(Stored items)

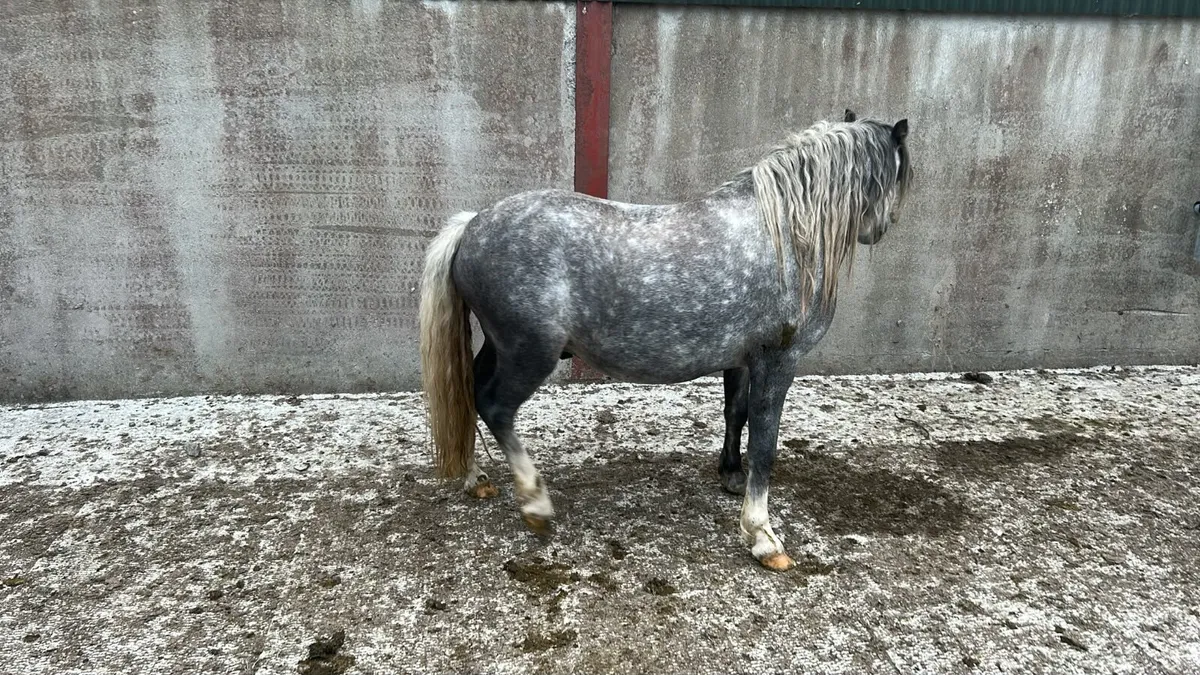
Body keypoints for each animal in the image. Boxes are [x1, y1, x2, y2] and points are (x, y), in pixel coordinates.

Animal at [419, 110, 912, 571]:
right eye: (898, 174)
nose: (884, 226)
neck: (786, 234)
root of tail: (473, 225)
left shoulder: (743, 360)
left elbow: (736, 413)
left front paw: (730, 476)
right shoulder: (778, 361)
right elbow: (765, 443)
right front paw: (761, 535)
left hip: (500, 348)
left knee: (469, 392)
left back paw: (476, 477)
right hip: (529, 354)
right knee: (496, 407)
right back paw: (535, 504)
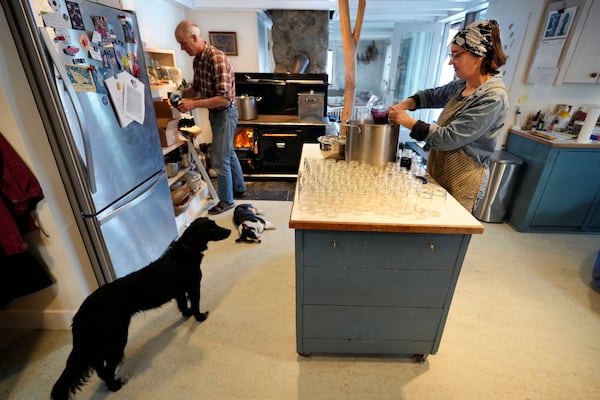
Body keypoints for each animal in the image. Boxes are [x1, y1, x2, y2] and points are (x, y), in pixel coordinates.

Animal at [51, 219, 231, 400]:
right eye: (212, 228)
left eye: (215, 224)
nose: (229, 231)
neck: (185, 250)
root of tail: (80, 316)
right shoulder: (194, 287)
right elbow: (195, 305)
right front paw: (200, 317)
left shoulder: (180, 291)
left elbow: (183, 305)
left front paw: (187, 314)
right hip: (116, 338)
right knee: (107, 368)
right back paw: (116, 386)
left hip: (100, 344)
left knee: (100, 369)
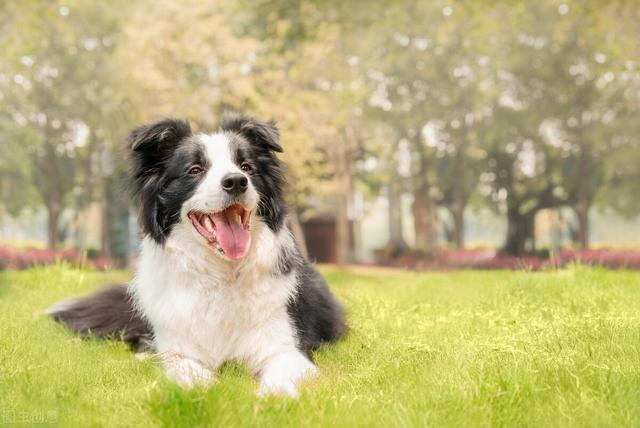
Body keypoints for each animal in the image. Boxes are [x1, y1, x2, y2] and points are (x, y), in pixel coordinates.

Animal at [47, 115, 348, 396]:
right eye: (195, 170)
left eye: (246, 167)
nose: (237, 182)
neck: (220, 273)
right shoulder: (179, 348)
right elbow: (185, 369)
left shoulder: (284, 347)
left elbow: (280, 373)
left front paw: (274, 398)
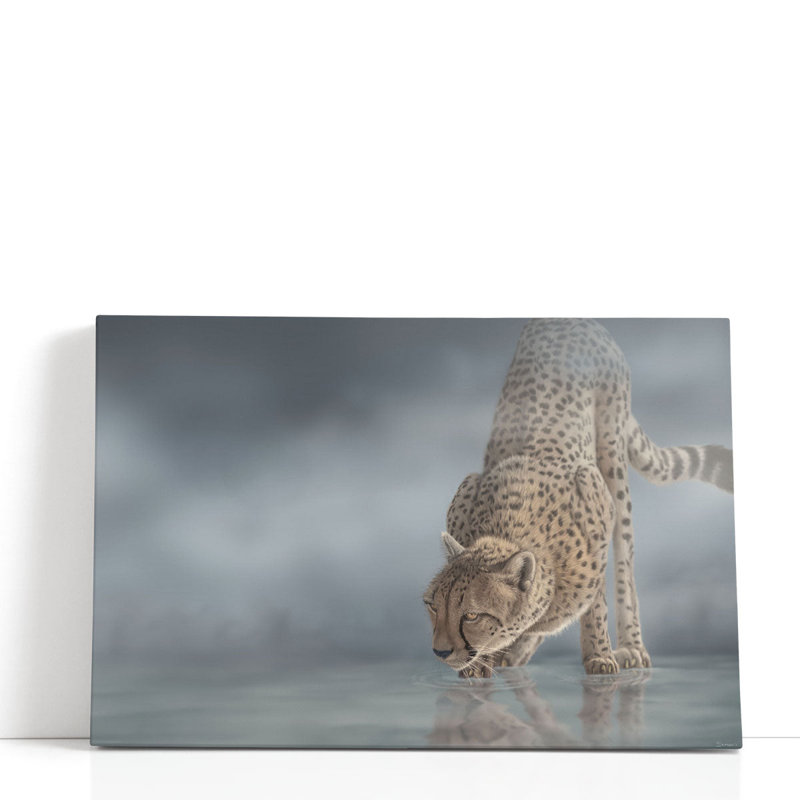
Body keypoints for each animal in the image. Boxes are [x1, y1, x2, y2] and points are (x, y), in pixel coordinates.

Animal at [423, 318, 733, 677]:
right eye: (433, 606)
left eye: (471, 615)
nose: (439, 651)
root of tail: (567, 321)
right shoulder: (469, 486)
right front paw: (485, 663)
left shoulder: (594, 499)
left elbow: (596, 602)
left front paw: (599, 655)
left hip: (612, 458)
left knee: (625, 562)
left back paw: (631, 647)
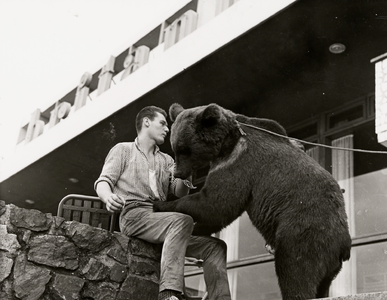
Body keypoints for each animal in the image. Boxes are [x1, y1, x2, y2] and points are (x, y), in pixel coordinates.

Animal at [154, 103, 352, 300]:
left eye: (184, 149)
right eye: (175, 147)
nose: (178, 173)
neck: (227, 144)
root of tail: (344, 245)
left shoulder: (239, 163)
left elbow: (217, 204)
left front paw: (162, 205)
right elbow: (217, 212)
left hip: (303, 232)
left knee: (295, 272)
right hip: (329, 264)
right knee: (321, 283)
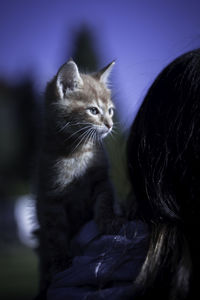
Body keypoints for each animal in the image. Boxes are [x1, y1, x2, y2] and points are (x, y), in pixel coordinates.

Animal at [35, 59, 118, 298]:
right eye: (93, 110)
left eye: (110, 111)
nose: (110, 124)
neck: (77, 152)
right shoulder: (50, 198)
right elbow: (55, 233)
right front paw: (61, 260)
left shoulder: (102, 180)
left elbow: (105, 200)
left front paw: (108, 221)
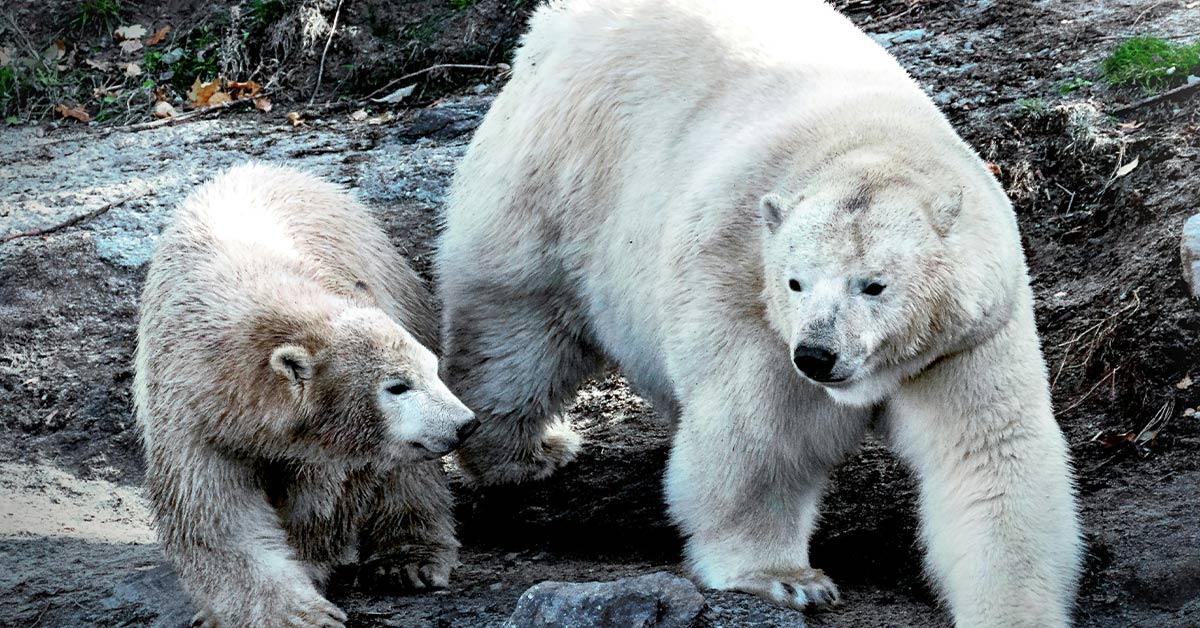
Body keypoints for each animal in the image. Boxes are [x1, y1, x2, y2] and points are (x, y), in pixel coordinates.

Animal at [134, 163, 478, 628]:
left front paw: (309, 578)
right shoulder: (191, 410)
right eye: (397, 386)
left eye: (431, 369)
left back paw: (408, 561)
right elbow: (215, 517)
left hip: (395, 291)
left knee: (407, 475)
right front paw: (292, 613)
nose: (465, 424)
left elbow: (325, 500)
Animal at [435, 0, 1082, 626]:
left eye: (873, 285)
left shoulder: (964, 335)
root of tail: (555, 23)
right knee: (517, 329)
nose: (818, 356)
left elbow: (990, 454)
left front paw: (1017, 610)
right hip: (558, 179)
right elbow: (761, 435)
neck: (868, 142)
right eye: (796, 281)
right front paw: (788, 579)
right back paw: (523, 453)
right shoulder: (748, 295)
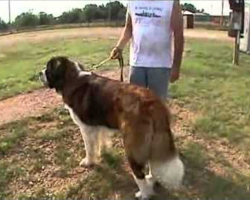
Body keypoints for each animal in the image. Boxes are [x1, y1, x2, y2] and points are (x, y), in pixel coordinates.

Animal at [39, 56, 184, 200]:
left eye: (48, 68)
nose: (39, 73)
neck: (72, 78)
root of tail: (151, 103)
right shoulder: (99, 125)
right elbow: (101, 140)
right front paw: (103, 152)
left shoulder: (86, 128)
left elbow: (89, 148)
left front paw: (88, 161)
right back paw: (151, 180)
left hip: (132, 146)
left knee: (139, 173)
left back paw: (143, 194)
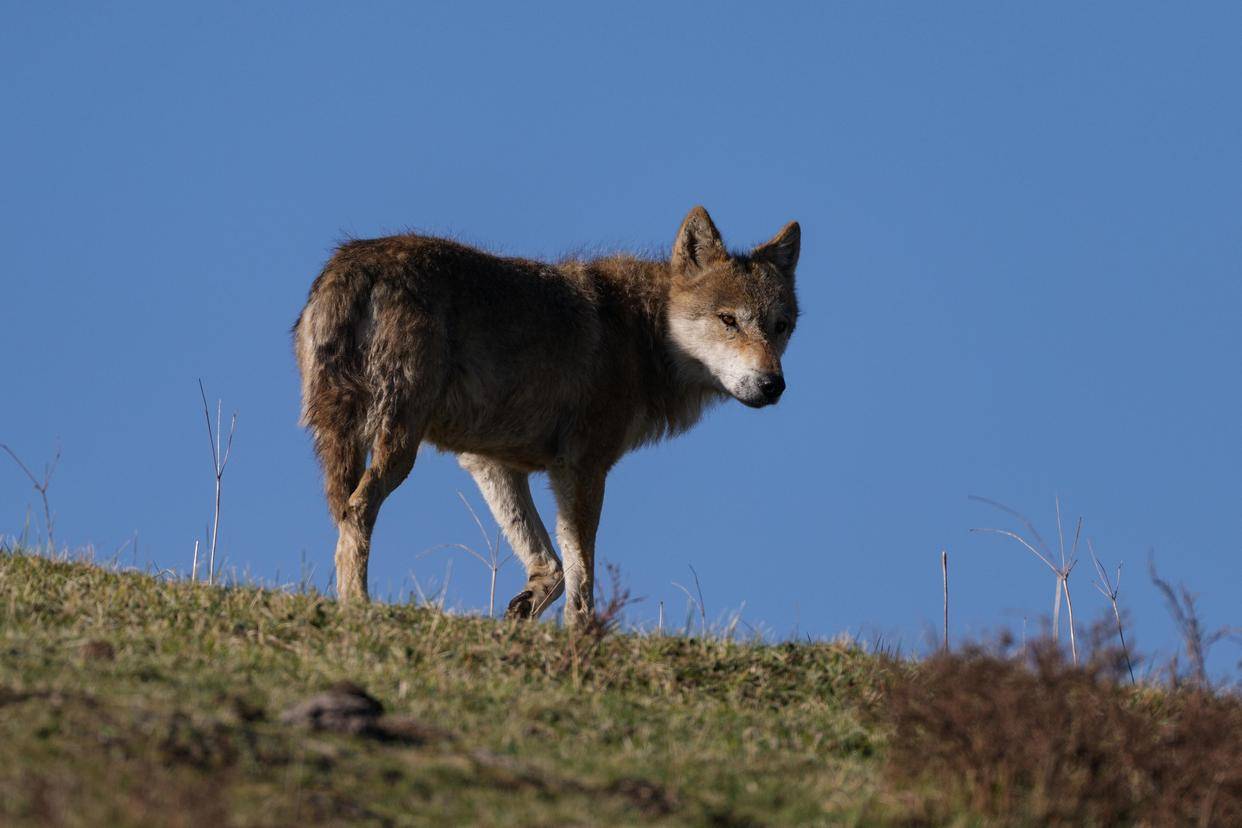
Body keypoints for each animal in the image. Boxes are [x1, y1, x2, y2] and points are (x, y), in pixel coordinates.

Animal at [294, 207, 799, 628]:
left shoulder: (490, 462)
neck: (644, 335)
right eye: (729, 320)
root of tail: (352, 263)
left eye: (781, 327)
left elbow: (551, 568)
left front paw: (522, 611)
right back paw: (357, 605)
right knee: (357, 509)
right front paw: (583, 636)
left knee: (343, 510)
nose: (773, 384)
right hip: (399, 449)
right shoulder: (581, 469)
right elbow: (582, 577)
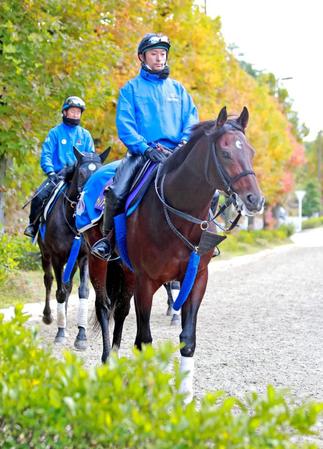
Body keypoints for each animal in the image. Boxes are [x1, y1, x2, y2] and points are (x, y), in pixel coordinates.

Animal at [38, 145, 110, 348]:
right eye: (82, 172)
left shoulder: (84, 257)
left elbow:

**What the task requires:**
Since the copy should hold text only, set down each record exactly and leave the pictures out.

**Solved problem:**
Body keypoints for each animal in the image. Boxes are [x1, y1, x2, y2] and points are (x, y), in pixel coordinates.

Animal at [419, 110, 912, 571]:
right eye: (898, 174)
nose: (884, 226)
neck: (786, 234)
root of tail: (473, 225)
left shoulder: (743, 360)
left elbow: (736, 413)
left front paw: (730, 476)
right shoulder: (778, 361)
right elbow: (765, 443)
right front paw: (761, 535)
left hip: (500, 348)
left knee: (469, 392)
left back paw: (476, 477)
right hip: (529, 354)
right knee: (496, 407)
right back paw: (535, 504)
Body keypoints for each animal in the image. Boxes are [x1, y1, x2, y2] and points are (x, y), in pixel coordinates.

Animal at [51, 219, 231, 400]:
right eye: (212, 228)
left eye: (215, 224)
nose: (229, 231)
neck: (185, 250)
root of tail: (80, 316)
right shoulder: (194, 287)
right elbow: (195, 305)
right front paw: (200, 317)
left shoulder: (180, 291)
left elbow: (183, 305)
left front paw: (187, 314)
right hip: (116, 338)
right knee: (107, 368)
right back paw: (116, 386)
left hip: (100, 344)
left knee: (100, 369)
Body keypoints for each animal in the image. Boxes are [x1, y1, x2, y2] and points are (x, y), in pixel coordinates.

Animal at [47, 115, 348, 396]:
right eye: (195, 170)
left eye: (246, 167)
nose: (237, 182)
neck: (220, 273)
right shoulder: (179, 348)
right elbow: (185, 369)
left shoulder: (284, 347)
left elbow: (280, 373)
left front paw: (274, 398)
Body keypoints for each animal in the image. Boxes are [x1, y1, x2, y2] and points are (x, y), in pixel coordinates.

Animal at [423, 318, 733, 677]:
right eye: (433, 606)
left eye: (471, 615)
nose: (439, 651)
root of tail: (567, 321)
right shoulder: (469, 486)
right front paw: (485, 663)
left shoulder: (594, 499)
left elbow: (596, 602)
left front paw: (599, 655)
left hip: (612, 458)
left knee: (625, 562)
left back paw: (631, 647)
Body keypoints for each animal in the image. Boxes are [x1, y1, x2, y2] and points are (x, y), in pixel coordinates.

Animal at [154, 103, 352, 300]:
left eye: (184, 149)
right eye: (175, 147)
nose: (178, 173)
neck: (227, 144)
root of tail: (344, 245)
left shoulder: (239, 163)
left elbow: (217, 204)
left front paw: (162, 205)
right elbow: (217, 212)
left hip: (303, 232)
left knee: (295, 272)
right hip: (329, 264)
right knee: (321, 283)
Body keypoints for each animal in the image. Boxes are [x1, y1, x2, y2] and points are (x, y), in pixel coordinates.

Animal at [35, 59, 118, 298]:
right eye: (93, 110)
left eye: (110, 111)
nose: (110, 124)
neck: (77, 152)
right shoulder: (50, 198)
right elbow: (55, 233)
right front paw: (61, 260)
left shoulder: (102, 180)
left elbow: (105, 200)
left front paw: (108, 221)
Body keypoints for each animal in the image. Boxes are [x1, y1, x2, y2] and points are (x, y), in pixel coordinates.

Animal at [134, 163, 478, 628]:
left front paw: (309, 578)
right shoulder: (191, 410)
right eye: (397, 386)
left eye: (431, 369)
left back paw: (408, 561)
right elbow: (215, 517)
left hip: (395, 291)
left knee: (407, 475)
right front paw: (292, 613)
nose: (465, 424)
left elbow: (325, 500)
Animal at [435, 0, 1082, 626]:
left eye: (873, 285)
left shoulder: (964, 335)
root of tail: (555, 23)
right knee: (517, 329)
nose: (818, 356)
left elbow: (990, 454)
left front paw: (1017, 610)
right hip: (558, 179)
right elbow: (761, 435)
neck: (868, 142)
right eye: (796, 281)
right front paw: (788, 579)
right back paw: (523, 453)
right shoulder: (748, 295)
Body keypoints for each animal in the image. Boxes are [x1, y1, x2, y2] and points are (x, y), in pixel coordinates.

Animal at [39, 56, 184, 200]:
left eye: (48, 68)
nose: (39, 73)
neck: (72, 78)
root of tail: (151, 103)
right shoulder: (99, 125)
right elbow: (101, 140)
right front paw: (103, 152)
left shoulder: (86, 128)
left elbow: (89, 148)
left front paw: (88, 161)
right back paw: (151, 180)
left hip: (132, 146)
left knee: (139, 173)
left back paw: (143, 194)
Body keypoints for each animal in the image. Boxes are [x1, y1, x2, y2] and points are (x, y), in pixel coordinates.

Animal at [294, 207, 799, 628]:
left shoulder: (490, 462)
neck: (644, 335)
right eye: (729, 320)
root of tail: (352, 263)
left eye: (781, 327)
left elbow: (551, 568)
left front paw: (522, 611)
right back paw: (357, 605)
right knee: (357, 509)
right front paw: (583, 636)
left knee: (343, 510)
nose: (773, 384)
right hip: (399, 449)
right shoulder: (581, 469)
right elbow: (582, 577)
Body keypoints for each animal in the image. Boxes are [x1, y1, x2, y2] and points are (x, y), in pixel coordinates.

Animal at [38, 145, 110, 348]:
right eye: (82, 172)
left shoulder: (84, 257)
left elbow:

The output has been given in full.